A common problem in machine learning is data quality. In other words, if the data is bad the model will be bad even if it is designed using best practices. Below is a short of some possible problems with data

- Sample size is to small-Hurts all algorithms
- Sample size too big-Hurts complex algorithms
- Wrong data-Hurts all algorithms
- Too many variables-Hurts complex algorithms

Naturally, this list is not exhaustive. Whenever some of the above situations take place it can lead to a model that has bias or variance. Bias takes place when the model highly over and under estimates values. This is common in regression when the relationship among the variables is not linear. The linear line that is developed by the model works sometimes but is often erroneous.

Variance is when the model is too sensitive to the characteristics of the training data. This means that the model develops a complex way to classify or performs regression that does not generalize to other datasets

One solution to addressing these problems is the use of cross-validation. Cross-validation involves dividing the training set into several folds. For example, you may divide the data into 10 folds. With 9 folds you train the data and with the 10rh fold you test it. You then calculate the average prediction or classification of the ten test folds. This method is commonly called k-folds cross-validation. This process helps to stabilize the results of the final model. We will now look at how to do this using Python.

**Data Preparation**

We will develop a regression model using the PSID dataset. Our goal will be to predict earnings based on the other variables in the dataset. Below is some initial code.

import pandas as pd

import numpy as np

from pydataset import data

from sklearn.model_selection import train_test_split

from sklearn.linear_model import LinearRegression

from sklearn.metrics import mean_squared_error

from sklearn.model_selection import KFold

from sklearn.model_selection import cross_val_score

We now need to load the dataset PSID. When this is done, there are several things we also need to.

- We have to drop all NA’s in the dataset
- We also need to convert the “married” variable to a dummy variable.

Below is the code for completing these steps

df=data('PSID').dropna()

df.loc[df.married!= 'married', 'married'] = 0

df.loc[df.married== 'married','married'] = 1

df['married'] = df['married'].astype(int)

df['marry']=df.married

The code above loads the data while dropping the NAs. We then use the .loc function to make everyone who is not married a 0 and everyone who is married a 1. This variable is then converted to an integer using the .astype function. Lastly, we make a new variable called ‘marry’ and store our data there.

There is one other problem we need to address. In the ‘kids’ and the ‘educatn’ variable are values of 98 and 99. In the original survey, these responses meant that the person did not want to say how man kids or how much education they had or that they did not know. We will remove these individuals from the sample using the code below.

df.drop(df.loc[df['kids']>90].index, inplace=True)

df.drop(df.loc[df['educatn']>90].index, inplace=True)

The code above tells Python to remove in values greater than 90. With this We can now make are dataset that includes the independent variables and the dataset that contains the dependent variable.

X=df[['age','educatn','hours','kids','marry']]

y=df['earnings']

**Model Development**

We are now going to make several models and use the mean squared error as our way of comparing them. The first model will use all of the data. The second model will use the training data. The third model will use cross-validation. Below is the code for the first model that uses all of the data,

regression=LinearRegression()

regression.fit(X,y)

first_model=(mean_squared_error(y_true=y,y_pred=regression.predict(X)))

print(first_model)

138544429.96275884

For the second model, we first need to make our train and test sets. Then we will run our model. The code is below.

X_train,X_test,y_train,y_test=train_test_split(X,y,test_size=.3,random_state=5)

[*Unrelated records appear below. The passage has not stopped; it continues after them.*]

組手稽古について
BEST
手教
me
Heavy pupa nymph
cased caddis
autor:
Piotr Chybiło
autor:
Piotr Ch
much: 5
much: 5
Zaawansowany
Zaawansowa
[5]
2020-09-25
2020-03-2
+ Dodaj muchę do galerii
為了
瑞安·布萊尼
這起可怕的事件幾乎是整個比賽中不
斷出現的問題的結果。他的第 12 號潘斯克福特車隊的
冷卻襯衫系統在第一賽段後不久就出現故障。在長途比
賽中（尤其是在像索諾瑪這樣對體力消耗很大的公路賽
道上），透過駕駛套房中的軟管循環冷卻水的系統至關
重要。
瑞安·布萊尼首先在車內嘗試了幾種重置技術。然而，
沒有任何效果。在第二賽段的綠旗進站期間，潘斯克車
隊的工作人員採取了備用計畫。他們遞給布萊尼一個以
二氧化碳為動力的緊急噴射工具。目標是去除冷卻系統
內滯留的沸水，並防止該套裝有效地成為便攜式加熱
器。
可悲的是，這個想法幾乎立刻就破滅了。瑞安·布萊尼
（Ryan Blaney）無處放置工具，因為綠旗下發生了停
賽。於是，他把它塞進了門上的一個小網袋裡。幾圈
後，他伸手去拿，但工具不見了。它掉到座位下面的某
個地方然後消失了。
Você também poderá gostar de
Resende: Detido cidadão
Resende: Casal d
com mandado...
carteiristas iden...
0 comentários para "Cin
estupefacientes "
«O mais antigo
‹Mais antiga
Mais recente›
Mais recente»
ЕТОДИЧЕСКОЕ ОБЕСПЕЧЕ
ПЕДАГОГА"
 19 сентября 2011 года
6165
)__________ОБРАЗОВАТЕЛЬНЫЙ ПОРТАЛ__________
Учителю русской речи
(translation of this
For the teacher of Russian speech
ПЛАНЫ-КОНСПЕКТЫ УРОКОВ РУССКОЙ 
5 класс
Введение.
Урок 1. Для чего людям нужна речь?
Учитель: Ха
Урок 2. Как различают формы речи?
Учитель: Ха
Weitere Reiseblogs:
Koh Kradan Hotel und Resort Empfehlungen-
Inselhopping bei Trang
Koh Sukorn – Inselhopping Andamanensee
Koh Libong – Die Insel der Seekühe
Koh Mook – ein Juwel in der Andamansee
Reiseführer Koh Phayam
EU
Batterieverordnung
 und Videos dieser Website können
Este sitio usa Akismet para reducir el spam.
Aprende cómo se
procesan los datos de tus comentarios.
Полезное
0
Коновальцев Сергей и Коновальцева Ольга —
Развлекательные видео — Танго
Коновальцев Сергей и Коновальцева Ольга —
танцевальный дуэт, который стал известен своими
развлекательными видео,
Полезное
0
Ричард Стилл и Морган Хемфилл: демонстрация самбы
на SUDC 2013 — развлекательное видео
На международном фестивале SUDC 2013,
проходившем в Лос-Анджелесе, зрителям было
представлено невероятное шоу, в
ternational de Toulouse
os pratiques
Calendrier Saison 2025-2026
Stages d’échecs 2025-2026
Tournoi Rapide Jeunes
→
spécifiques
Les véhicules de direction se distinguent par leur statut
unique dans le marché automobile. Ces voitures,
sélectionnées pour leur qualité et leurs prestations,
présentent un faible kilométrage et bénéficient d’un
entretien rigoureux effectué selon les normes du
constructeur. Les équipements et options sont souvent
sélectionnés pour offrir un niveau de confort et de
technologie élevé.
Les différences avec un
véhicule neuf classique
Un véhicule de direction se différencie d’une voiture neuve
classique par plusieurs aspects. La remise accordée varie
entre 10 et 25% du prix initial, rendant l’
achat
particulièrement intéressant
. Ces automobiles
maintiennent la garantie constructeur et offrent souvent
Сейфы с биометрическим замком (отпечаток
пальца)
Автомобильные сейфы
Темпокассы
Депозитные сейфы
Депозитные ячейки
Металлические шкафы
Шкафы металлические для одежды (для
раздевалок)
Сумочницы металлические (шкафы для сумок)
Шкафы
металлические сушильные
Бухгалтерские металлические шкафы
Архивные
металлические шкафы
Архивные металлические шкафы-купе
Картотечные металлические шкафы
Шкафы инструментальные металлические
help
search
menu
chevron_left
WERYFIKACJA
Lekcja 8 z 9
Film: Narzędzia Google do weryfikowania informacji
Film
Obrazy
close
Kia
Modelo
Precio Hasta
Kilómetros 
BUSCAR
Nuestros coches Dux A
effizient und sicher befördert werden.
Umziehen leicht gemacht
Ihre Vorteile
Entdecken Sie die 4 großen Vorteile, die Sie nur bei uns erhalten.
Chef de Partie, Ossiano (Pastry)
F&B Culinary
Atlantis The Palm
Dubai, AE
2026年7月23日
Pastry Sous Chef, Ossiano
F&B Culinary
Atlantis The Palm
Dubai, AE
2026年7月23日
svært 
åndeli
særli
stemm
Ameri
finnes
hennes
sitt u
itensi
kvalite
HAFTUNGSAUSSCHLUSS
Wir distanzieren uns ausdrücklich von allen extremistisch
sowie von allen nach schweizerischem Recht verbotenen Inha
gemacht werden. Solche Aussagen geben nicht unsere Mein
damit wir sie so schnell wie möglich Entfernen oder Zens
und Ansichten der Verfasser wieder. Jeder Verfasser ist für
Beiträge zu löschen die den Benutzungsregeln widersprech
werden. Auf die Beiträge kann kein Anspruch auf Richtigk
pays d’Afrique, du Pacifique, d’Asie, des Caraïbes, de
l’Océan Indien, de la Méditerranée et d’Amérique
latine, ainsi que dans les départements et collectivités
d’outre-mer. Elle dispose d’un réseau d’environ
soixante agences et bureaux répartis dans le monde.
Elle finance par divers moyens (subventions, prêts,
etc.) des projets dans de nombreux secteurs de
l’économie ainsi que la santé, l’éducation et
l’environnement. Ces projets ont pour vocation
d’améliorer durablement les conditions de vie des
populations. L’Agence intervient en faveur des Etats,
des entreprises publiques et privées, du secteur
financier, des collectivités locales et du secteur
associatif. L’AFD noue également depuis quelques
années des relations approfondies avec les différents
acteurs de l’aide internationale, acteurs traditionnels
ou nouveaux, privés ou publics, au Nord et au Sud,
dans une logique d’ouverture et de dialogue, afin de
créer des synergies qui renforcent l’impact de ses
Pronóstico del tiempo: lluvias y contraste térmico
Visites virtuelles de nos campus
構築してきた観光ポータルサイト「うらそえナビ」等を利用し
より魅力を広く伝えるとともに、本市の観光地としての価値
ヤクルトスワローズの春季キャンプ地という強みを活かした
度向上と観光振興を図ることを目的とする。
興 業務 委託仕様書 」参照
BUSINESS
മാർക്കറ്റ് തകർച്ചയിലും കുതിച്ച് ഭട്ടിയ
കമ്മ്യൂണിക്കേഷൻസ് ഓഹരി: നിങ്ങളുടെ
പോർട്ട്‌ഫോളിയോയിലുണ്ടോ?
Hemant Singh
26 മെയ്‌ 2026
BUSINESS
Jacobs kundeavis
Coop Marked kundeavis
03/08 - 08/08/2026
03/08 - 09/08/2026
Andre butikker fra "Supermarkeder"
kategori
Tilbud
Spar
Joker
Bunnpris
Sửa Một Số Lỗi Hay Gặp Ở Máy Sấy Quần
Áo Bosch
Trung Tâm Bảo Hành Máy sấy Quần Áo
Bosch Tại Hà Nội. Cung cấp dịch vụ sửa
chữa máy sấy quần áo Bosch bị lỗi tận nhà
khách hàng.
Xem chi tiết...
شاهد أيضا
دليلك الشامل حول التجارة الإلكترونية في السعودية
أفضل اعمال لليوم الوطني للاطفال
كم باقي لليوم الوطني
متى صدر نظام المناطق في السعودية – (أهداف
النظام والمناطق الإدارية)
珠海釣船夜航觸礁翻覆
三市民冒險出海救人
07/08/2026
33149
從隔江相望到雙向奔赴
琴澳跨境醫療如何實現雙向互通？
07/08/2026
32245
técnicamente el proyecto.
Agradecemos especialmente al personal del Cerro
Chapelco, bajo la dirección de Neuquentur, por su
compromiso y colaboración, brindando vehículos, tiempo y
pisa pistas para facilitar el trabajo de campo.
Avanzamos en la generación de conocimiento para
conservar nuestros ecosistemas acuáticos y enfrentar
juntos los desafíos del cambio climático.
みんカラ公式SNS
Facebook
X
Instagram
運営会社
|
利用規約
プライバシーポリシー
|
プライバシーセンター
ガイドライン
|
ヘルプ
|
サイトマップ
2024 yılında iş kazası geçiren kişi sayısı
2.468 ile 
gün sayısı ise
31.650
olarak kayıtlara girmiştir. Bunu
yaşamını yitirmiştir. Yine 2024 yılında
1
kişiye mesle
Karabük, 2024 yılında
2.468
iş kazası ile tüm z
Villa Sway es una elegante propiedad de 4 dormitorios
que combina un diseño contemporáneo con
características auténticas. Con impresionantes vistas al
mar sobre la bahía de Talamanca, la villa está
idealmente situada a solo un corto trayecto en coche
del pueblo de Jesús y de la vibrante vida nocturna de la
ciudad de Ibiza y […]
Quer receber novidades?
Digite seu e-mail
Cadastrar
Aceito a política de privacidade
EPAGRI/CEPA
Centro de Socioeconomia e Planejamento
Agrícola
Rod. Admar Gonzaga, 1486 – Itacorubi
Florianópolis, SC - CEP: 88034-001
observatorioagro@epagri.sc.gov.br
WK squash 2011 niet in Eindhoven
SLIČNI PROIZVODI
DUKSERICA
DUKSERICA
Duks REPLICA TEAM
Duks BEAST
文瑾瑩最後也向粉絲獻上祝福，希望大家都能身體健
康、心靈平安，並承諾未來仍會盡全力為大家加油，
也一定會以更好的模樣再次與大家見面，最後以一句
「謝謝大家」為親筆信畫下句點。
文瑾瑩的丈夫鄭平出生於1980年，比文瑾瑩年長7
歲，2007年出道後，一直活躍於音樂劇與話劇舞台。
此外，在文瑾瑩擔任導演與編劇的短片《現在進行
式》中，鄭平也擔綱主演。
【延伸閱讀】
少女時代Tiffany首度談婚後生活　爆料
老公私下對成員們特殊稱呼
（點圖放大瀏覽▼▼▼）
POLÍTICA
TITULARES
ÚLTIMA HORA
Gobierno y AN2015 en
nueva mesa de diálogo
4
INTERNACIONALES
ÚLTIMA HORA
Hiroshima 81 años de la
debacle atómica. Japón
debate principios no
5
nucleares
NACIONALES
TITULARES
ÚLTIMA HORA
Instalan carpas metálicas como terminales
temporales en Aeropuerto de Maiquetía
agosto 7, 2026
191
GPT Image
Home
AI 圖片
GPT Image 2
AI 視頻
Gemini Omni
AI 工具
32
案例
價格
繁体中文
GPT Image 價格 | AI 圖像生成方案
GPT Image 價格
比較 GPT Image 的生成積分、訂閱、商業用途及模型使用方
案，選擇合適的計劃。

regression.fit(X_train,y_train)

second_model=(mean_squared_error(y_true=y_train,y_pred=regression.predict(X_train)))

print(second_model)

148286805.4129756

You can see that the number are somewhat different. This is to be expected when dealing with different sample sizes. With cross validation using the full dataset we get results similar to the first model we developed. This is done through an instance of the KFold function. For KFold we want 10 folds, we want to shuffle the data, and set the seed.

The other function we need is the cross_val_score function. In this function, we set the type of model, the data we will use, the metric for evaluation, and the characteristics of the type of cross-validation. Once this is done we print the mean and standard deviation of the fold results. Below is the code.

crossvalidation=KFold(n_splits=10,shuffle=True,random_state=1)

scores=cross_val_score(regression,X,y,scoring='neg_mean_squared_error',cv=crossvalidation,n_jobs=1)

print(len(scores),np.mean(np.abs(scores)),np.std(scores))

10 138817648.05153447 35451961.12217143

These numbers are closer to what is expected from the dataset. Despite the fact that we didn’t use all the data at the same time. You can also run these results on the training set as well for additional comparison.

**Conclusion**

This post provides an example of cross-validation in Python. The use of cross-validation helps to stabilize the results that ma come from your model. With increase stability comes increased confidence in your models ability to generalize to other datasets.